Mungkin lubang-lubang angin itu bisa kita anggap sebagai tingkat lanjut, misalnya matematika tidak lagi sekadar satu tambah satu, tapi sudah ada perkalian, kurung buka tutup, kuadarat dll. Menjadi rumit memang, tapi sebuah rencana dipastikan akan berkembang karena berjalan, tidak hanya berjalan di tempat. Sebuah kekayaan dari pandangan yang berubah, meski kesederhanaan satu tambah satu itu tetap berlaku sebagai kunci dasar.

"Jadi kamu sudah berganti arah lagi? Perasaan kemarin mengarahnya ke situ, cepat sekali kamu berubahnya" teman yang sama masih berucap. Kali ini dengan tertawa dan tidak terkejut lagi dari kenyataan yang berjalan. Mungkin saja sudah mengerti, bahwa sebuah gerakan pada akhirnya bisa dilakukan secara dinamis, tidak lagi bodoh terjebak pada satu jalur yang macet dan stuck dalam waktu lama.

"Mungkin niatku yang sudah berubah, bukan sekadar rencana lagi tapi tujuan. Kalau arahnya kurang mendukung untuk dijalankan untuk apa ke sana? Dari pada ujungnya putar balik lagi, mending buka peluang arah lain yang lebih mendukung. Lagi pula selama belum parkir, kita masih terbebas dari syarat yang tertera di karcis" jawab saya dengan menggunakan logika penuh.

Jadi apakah masih ada kesalahan yang kita lakukan? Jika masih merasa maka sudah sepatutnya kita perbaiki, tentunya dengan ikut cara masing-masing.
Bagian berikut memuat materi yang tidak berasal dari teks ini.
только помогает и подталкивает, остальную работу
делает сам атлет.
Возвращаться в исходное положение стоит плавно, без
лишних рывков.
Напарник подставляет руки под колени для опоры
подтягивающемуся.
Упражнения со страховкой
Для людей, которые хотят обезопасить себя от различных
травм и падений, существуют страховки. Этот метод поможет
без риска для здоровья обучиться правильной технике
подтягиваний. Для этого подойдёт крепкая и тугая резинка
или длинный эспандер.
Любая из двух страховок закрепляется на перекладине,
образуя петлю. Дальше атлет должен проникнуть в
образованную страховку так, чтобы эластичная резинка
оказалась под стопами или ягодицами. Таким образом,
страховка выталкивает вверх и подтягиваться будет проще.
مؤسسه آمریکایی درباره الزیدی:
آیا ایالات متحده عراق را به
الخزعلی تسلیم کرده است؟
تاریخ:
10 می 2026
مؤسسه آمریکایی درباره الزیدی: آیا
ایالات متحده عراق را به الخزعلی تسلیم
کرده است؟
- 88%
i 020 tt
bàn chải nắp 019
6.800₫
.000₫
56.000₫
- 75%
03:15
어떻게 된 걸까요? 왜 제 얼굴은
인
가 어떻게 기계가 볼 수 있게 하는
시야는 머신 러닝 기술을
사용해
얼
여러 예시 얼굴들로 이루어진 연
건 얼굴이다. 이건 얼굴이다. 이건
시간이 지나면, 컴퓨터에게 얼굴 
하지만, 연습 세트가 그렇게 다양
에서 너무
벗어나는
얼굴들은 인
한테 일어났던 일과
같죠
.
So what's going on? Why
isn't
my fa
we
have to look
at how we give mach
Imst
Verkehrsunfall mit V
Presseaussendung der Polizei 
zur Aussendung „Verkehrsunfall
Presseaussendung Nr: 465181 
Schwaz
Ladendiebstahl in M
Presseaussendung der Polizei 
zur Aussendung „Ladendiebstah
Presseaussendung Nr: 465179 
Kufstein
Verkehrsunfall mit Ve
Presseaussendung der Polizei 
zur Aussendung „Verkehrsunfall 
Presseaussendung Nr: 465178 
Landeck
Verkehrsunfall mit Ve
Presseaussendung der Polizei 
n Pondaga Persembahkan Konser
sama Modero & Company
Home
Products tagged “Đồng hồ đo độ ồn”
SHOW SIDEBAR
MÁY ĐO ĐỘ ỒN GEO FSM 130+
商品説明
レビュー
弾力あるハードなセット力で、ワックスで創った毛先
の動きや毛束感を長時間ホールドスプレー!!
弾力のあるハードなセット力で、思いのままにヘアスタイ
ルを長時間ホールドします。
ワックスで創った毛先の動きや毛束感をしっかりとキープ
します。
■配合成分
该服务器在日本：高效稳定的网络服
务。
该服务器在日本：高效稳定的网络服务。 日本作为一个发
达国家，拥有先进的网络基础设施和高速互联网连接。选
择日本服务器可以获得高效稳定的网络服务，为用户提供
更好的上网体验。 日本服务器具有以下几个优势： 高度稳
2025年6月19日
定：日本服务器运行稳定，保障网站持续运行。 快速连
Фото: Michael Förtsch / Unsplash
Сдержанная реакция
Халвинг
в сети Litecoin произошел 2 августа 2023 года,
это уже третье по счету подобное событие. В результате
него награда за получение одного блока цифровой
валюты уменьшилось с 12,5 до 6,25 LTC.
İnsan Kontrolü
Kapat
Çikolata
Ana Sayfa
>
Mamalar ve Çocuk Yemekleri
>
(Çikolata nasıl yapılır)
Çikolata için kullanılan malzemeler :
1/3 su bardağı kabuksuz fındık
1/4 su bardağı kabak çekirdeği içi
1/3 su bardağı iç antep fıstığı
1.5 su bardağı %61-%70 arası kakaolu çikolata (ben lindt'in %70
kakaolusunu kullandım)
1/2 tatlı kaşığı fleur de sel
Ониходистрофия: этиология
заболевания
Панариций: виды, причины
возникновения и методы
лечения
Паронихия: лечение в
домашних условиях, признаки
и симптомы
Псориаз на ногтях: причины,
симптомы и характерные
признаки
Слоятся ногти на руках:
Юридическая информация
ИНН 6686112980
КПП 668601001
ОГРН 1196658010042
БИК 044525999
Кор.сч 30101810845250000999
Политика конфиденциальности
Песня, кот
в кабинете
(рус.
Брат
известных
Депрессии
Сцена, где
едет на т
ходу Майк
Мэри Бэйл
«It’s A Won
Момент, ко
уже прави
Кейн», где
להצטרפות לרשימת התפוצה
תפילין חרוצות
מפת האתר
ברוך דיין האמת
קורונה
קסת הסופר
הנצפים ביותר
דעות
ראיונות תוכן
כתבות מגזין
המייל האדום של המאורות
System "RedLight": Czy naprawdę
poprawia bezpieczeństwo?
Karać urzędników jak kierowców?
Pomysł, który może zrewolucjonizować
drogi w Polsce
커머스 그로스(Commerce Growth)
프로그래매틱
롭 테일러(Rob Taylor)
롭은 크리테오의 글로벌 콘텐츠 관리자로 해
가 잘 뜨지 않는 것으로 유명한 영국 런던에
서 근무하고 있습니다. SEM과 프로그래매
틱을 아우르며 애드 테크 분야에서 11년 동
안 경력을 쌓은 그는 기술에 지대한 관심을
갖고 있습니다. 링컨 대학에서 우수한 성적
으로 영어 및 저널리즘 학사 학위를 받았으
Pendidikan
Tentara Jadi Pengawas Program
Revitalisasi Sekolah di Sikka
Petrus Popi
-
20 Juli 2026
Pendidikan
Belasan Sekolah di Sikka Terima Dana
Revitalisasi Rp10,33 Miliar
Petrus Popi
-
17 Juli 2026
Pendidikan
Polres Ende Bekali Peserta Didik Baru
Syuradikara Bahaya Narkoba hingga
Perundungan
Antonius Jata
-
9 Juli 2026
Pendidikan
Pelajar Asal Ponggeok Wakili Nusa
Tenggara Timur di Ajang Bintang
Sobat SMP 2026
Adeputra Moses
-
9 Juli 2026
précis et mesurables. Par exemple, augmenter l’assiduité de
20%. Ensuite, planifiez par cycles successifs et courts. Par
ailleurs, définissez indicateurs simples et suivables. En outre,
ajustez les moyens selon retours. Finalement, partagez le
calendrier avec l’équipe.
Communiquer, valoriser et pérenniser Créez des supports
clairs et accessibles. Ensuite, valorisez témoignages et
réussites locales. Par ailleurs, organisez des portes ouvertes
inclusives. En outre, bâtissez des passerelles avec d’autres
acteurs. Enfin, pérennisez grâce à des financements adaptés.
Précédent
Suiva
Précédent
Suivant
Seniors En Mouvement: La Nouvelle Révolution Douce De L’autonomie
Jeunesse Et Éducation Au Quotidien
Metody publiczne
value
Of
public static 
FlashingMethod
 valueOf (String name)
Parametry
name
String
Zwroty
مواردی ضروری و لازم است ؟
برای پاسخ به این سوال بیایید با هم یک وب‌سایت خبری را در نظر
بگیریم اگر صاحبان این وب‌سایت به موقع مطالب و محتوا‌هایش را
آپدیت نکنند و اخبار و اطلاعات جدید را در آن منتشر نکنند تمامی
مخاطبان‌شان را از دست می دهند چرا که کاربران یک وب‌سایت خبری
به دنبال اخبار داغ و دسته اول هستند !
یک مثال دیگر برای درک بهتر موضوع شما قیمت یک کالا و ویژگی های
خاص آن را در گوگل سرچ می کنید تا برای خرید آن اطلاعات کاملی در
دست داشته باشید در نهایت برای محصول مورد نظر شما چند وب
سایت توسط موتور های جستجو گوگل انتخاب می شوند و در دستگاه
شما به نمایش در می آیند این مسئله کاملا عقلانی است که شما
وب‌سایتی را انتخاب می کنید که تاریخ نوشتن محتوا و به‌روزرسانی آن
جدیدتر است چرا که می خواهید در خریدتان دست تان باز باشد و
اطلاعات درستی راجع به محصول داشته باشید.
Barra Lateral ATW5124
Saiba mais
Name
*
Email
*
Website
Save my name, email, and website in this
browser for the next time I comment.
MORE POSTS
Hingga akhirnya kata salah itu bisa berubah, menjadi satu kebaikkan untuk diri sendiri dalam satu skenario.

Skenario siapa? Mungkin sebuah keadaan yang kita harapkan, kepada sesuatu tempat kita bernaung. Tapi jangan lupa, meski bisa menggantungkan harapan pada kekuasaan tersebut, kita perlu memainkan bagian sendiri dengan baik. O:)

Jadi ingat dengan cerita seseorang yang minta tolong kepada Tuhan ketika banjir, tapi selalu melewatkan pertolongan yang datang. Padahal permintaannya itu sudah dijawab, dalam wujud kapal penyelamat yang datang di tiga kesempatan berbeda. Kenapa bisa tidak nyambung seperti itu? Karena orang itu berharap dengan rencananya sendiri, hingga lupa akan tujuan di depan matanya dari jalan yang lain.

Jadi mana yang benar donk? Kita awalnya ikut jalan orang, tapi akhirnya berani mengambil jalan sendiri, tapi hati-hati jangan sampai jadi kepala batu. Pikiran kita harus semakin berkembang, hingga bisa menyeimbangkan keduanya dengan baik, tentu pilihan itu akan lebih menguntungkan semua. :D

Kita masih bisa salah? Tunggu sampai kita mengerti dan menganggap yang salah itu sebagai kemujuran. Kesempatan itu memang bisa lepas, tapi akan ada kesempatan lainnya yang datang, hingga bisa tinggal dan tidak perlu mencari-carinya kembali. 

Kita bisa menganjurkan orang untuk bergerak, tapi jangan sampai lupa dengan gerakan kita sendiri, hingga kesalahan itu tidak perlu sampai terjadi.


"Apakah mereka salah?"
"Tidak. Mereka belum mengerti. (Dan tidak tahu apa yang diperbuat)".